_TASK STATEMENT_
Each entry that follows needs to be written out exactly, with nothing left out.

----

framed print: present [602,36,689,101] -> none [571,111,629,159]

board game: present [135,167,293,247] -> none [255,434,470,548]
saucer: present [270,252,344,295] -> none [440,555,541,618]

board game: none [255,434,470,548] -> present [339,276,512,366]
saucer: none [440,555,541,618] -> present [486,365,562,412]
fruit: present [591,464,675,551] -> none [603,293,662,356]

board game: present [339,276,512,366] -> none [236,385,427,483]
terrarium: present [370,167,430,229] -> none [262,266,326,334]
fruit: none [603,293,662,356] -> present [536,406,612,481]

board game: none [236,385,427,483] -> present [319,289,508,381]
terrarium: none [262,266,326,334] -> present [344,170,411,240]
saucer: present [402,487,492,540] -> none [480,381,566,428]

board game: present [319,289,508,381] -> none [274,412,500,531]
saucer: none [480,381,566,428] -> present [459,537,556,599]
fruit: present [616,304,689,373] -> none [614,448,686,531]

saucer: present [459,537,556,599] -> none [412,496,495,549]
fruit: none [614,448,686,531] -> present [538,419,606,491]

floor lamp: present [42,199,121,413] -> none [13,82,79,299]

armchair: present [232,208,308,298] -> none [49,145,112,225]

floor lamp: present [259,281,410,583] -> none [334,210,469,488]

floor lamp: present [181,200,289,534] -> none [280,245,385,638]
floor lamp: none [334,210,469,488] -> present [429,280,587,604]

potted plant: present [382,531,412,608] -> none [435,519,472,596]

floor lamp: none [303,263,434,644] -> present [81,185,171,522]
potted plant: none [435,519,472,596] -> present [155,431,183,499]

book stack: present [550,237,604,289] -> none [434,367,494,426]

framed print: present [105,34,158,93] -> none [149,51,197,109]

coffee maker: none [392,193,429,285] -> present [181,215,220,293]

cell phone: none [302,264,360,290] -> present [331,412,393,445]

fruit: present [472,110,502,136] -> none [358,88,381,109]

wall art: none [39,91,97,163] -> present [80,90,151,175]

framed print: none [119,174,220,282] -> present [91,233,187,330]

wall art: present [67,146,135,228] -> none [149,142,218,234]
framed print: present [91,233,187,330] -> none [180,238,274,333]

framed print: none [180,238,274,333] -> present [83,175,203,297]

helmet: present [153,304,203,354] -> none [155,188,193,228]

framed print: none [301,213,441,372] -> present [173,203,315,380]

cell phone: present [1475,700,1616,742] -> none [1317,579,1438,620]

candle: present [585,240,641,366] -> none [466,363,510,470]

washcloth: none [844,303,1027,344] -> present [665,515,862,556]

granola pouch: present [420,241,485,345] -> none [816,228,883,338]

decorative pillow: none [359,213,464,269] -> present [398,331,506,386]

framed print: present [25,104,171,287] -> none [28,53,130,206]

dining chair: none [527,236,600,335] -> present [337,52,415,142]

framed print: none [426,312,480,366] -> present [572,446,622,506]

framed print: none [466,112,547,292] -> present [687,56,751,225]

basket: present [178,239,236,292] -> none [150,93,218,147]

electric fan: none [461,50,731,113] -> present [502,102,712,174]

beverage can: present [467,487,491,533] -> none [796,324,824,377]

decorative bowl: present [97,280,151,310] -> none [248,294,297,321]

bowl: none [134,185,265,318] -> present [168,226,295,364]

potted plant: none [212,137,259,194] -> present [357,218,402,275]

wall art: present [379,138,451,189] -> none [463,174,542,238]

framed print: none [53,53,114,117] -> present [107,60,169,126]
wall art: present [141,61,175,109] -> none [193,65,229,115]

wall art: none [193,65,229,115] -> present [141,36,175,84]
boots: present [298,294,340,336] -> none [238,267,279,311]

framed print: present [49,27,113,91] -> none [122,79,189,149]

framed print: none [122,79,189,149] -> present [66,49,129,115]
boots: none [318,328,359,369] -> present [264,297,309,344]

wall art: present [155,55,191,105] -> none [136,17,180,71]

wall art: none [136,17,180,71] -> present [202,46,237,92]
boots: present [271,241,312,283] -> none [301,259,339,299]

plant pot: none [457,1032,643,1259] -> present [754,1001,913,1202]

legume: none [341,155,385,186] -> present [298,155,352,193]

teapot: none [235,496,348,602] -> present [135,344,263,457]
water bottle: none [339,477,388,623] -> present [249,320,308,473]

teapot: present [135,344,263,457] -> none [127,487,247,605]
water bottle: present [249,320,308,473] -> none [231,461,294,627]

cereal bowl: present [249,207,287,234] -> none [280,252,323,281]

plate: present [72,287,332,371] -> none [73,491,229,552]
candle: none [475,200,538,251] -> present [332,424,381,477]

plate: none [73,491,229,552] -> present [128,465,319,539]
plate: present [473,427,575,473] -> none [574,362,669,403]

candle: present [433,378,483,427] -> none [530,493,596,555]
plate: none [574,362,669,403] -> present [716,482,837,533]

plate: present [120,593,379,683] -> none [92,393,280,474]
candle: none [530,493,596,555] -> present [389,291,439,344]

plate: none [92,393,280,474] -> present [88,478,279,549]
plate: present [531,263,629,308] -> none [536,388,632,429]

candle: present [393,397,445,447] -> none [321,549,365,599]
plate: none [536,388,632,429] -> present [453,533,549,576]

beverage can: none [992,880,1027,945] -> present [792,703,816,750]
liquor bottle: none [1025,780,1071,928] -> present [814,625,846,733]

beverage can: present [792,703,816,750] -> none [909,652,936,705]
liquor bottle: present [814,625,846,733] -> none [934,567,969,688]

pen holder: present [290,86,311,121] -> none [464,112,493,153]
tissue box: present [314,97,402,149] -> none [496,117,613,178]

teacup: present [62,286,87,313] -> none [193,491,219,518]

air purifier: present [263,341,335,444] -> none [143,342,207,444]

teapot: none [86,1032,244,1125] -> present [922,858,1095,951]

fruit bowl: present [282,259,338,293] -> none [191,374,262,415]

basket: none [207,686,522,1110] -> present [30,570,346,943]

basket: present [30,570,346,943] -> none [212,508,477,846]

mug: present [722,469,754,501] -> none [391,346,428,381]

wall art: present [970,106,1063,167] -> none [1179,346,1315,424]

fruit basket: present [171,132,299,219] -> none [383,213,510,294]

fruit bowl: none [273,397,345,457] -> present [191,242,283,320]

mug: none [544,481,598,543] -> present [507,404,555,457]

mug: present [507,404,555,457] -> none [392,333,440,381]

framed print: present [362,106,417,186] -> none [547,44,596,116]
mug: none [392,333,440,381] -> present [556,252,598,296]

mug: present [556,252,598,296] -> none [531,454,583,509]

----

_SOLUTION BELOW_
framed print: present [602,36,689,101] -> none [571,111,629,159]

board game: present [135,167,293,247] -> none [255,434,470,548]
saucer: present [270,252,344,295] -> none [440,555,541,618]

board game: none [255,434,470,548] -> present [339,276,512,366]
saucer: none [440,555,541,618] -> present [486,365,562,412]
fruit: present [591,464,675,551] -> none [603,293,662,356]

board game: present [339,276,512,366] -> none [236,385,427,483]
terrarium: present [370,167,430,229] -> none [262,266,326,334]
fruit: none [603,293,662,356] -> present [536,406,612,481]

board game: none [236,385,427,483] -> present [319,289,508,381]
terrarium: none [262,266,326,334] -> present [344,170,411,240]
saucer: present [402,487,492,540] -> none [480,381,566,428]

board game: present [319,289,508,381] -> none [274,412,500,531]
saucer: none [480,381,566,428] -> present [459,537,556,599]
fruit: present [616,304,689,373] -> none [614,448,686,531]

saucer: present [459,537,556,599] -> none [412,496,495,549]
fruit: none [614,448,686,531] -> present [538,419,606,491]

floor lamp: present [42,199,121,413] -> none [13,82,79,299]

armchair: present [232,208,308,298] -> none [49,145,112,225]

floor lamp: present [259,281,410,583] -> none [334,210,469,488]

floor lamp: present [181,200,289,534] -> none [280,245,385,638]
floor lamp: none [334,210,469,488] -> present [429,280,587,604]

potted plant: present [382,531,412,608] -> none [435,519,472,596]

floor lamp: none [303,263,434,644] -> present [81,185,171,522]
potted plant: none [435,519,472,596] -> present [155,431,183,499]

book stack: present [550,237,604,289] -> none [434,367,494,426]

framed print: present [105,34,158,93] -> none [149,51,197,109]

coffee maker: none [392,193,429,285] -> present [181,215,220,293]

cell phone: none [302,264,360,290] -> present [331,412,393,445]

fruit: present [472,110,502,136] -> none [358,88,381,109]

wall art: none [39,91,97,163] -> present [80,90,151,175]

framed print: none [119,174,220,282] -> present [91,233,187,330]

wall art: present [67,146,135,228] -> none [149,142,218,234]
framed print: present [91,233,187,330] -> none [180,238,274,333]

framed print: none [180,238,274,333] -> present [83,175,203,297]

helmet: present [153,304,203,354] -> none [155,188,193,228]

framed print: none [301,213,441,372] -> present [173,203,315,380]

cell phone: present [1475,700,1616,742] -> none [1317,579,1438,620]

candle: present [585,240,641,366] -> none [466,363,510,470]

washcloth: none [844,303,1027,344] -> present [665,515,862,556]

granola pouch: present [420,241,485,345] -> none [816,228,883,338]

decorative pillow: none [359,213,464,269] -> present [398,331,506,386]

framed print: present [25,104,171,287] -> none [28,53,130,206]

dining chair: none [527,236,600,335] -> present [337,52,415,142]

framed print: none [426,312,480,366] -> present [572,446,622,506]

framed print: none [466,112,547,292] -> present [687,56,751,225]

basket: present [178,239,236,292] -> none [150,93,218,147]

electric fan: none [461,50,731,113] -> present [502,102,712,174]

beverage can: present [467,487,491,533] -> none [796,324,824,377]

decorative bowl: present [97,280,151,310] -> none [248,294,297,321]

bowl: none [134,185,265,318] -> present [168,226,295,364]

potted plant: none [212,137,259,194] -> present [357,218,402,275]

wall art: present [379,138,451,189] -> none [463,174,542,238]

framed print: none [53,53,114,117] -> present [107,60,169,126]
wall art: present [141,61,175,109] -> none [193,65,229,115]

wall art: none [193,65,229,115] -> present [141,36,175,84]
boots: present [298,294,340,336] -> none [238,267,279,311]

framed print: present [49,27,113,91] -> none [122,79,189,149]

framed print: none [122,79,189,149] -> present [66,49,129,115]
boots: none [318,328,359,369] -> present [264,297,309,344]

wall art: present [155,55,191,105] -> none [136,17,180,71]

wall art: none [136,17,180,71] -> present [202,46,237,92]
boots: present [271,241,312,283] -> none [301,259,339,299]

plant pot: none [457,1032,643,1259] -> present [754,1001,913,1202]

legume: none [341,155,385,186] -> present [298,155,352,193]

teapot: none [235,496,348,602] -> present [135,344,263,457]
water bottle: none [339,477,388,623] -> present [249,320,308,473]

teapot: present [135,344,263,457] -> none [127,487,247,605]
water bottle: present [249,320,308,473] -> none [231,461,294,627]

cereal bowl: present [249,207,287,234] -> none [280,252,323,281]

plate: present [72,287,332,371] -> none [73,491,229,552]
candle: none [475,200,538,251] -> present [332,424,381,477]

plate: none [73,491,229,552] -> present [128,465,319,539]
plate: present [473,427,575,473] -> none [574,362,669,403]

candle: present [433,378,483,427] -> none [530,493,596,555]
plate: none [574,362,669,403] -> present [716,482,837,533]

plate: present [120,593,379,683] -> none [92,393,280,474]
candle: none [530,493,596,555] -> present [389,291,439,344]

plate: none [92,393,280,474] -> present [88,478,279,549]
plate: present [531,263,629,308] -> none [536,388,632,429]

candle: present [393,397,445,447] -> none [321,549,365,599]
plate: none [536,388,632,429] -> present [453,533,549,576]

beverage can: none [992,880,1027,945] -> present [792,703,816,750]
liquor bottle: none [1025,780,1071,928] -> present [814,625,846,733]

beverage can: present [792,703,816,750] -> none [909,652,936,705]
liquor bottle: present [814,625,846,733] -> none [934,567,969,688]

pen holder: present [290,86,311,121] -> none [464,112,493,153]
tissue box: present [314,97,402,149] -> none [496,117,613,178]

teacup: present [62,286,87,313] -> none [193,491,219,518]

air purifier: present [263,341,335,444] -> none [143,342,207,444]

teapot: none [86,1032,244,1125] -> present [922,858,1095,951]

fruit bowl: present [282,259,338,293] -> none [191,374,262,415]

basket: none [207,686,522,1110] -> present [30,570,346,943]

basket: present [30,570,346,943] -> none [212,508,477,846]

mug: present [722,469,754,501] -> none [391,346,428,381]

wall art: present [970,106,1063,167] -> none [1179,346,1315,424]

fruit basket: present [171,132,299,219] -> none [383,213,510,294]

fruit bowl: none [273,397,345,457] -> present [191,242,283,320]

mug: none [544,481,598,543] -> present [507,404,555,457]

mug: present [507,404,555,457] -> none [392,333,440,381]

framed print: present [362,106,417,186] -> none [547,44,596,116]
mug: none [392,333,440,381] -> present [556,252,598,296]

mug: present [556,252,598,296] -> none [531,454,583,509]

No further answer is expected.